-- Listed records --
• • • •
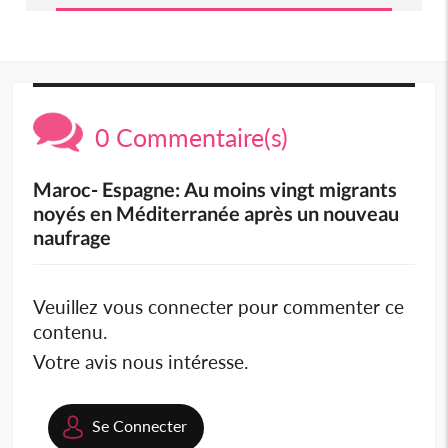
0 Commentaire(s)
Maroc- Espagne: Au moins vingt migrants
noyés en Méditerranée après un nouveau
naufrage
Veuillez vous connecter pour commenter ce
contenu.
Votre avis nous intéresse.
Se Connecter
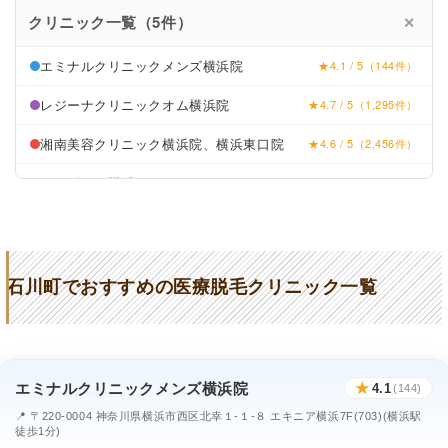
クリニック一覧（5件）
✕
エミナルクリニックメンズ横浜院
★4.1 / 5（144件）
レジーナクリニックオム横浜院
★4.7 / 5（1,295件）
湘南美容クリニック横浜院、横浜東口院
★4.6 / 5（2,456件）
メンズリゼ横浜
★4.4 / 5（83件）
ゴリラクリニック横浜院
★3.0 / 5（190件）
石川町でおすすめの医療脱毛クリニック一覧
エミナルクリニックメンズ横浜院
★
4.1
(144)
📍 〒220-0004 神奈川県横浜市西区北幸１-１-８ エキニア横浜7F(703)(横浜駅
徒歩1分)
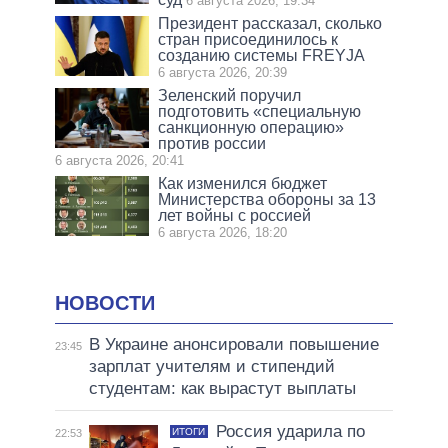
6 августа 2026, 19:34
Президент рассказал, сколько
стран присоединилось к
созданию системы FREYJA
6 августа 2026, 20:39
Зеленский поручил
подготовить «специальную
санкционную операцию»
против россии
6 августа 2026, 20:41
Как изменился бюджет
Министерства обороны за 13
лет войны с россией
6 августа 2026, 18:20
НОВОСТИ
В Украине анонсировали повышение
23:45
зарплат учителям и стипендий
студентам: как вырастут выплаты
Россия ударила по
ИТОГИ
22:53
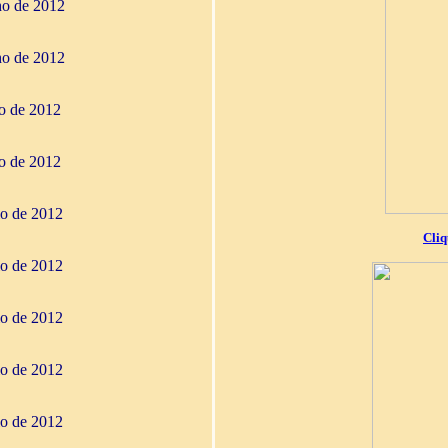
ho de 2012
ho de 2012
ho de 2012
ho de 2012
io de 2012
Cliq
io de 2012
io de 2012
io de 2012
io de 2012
• • • •
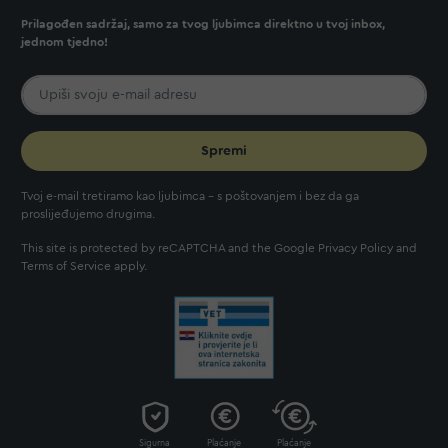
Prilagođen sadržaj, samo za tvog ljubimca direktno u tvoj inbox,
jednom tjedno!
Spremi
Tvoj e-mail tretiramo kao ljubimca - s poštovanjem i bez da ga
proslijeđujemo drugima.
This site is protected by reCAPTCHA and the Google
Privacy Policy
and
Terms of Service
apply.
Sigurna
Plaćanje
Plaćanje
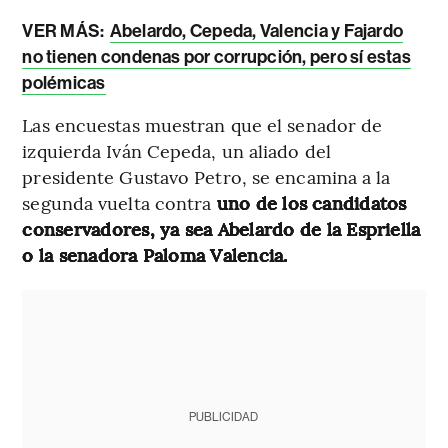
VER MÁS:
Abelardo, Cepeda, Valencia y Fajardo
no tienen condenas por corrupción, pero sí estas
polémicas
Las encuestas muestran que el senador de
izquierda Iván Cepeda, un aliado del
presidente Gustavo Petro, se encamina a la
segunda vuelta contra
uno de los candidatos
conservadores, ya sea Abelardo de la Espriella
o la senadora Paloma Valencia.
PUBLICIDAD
• • • •
-- Problem description --
Check each line above for the string "ljubimca" and copy every line that has it.

-- Answer to this task --
Prilagođen sadržaj, samo za tvog ljubimca direktno u tvoj inbox,
Tvoj e-mail tretiramo kao ljubimca - s poštovanjem i bez da ga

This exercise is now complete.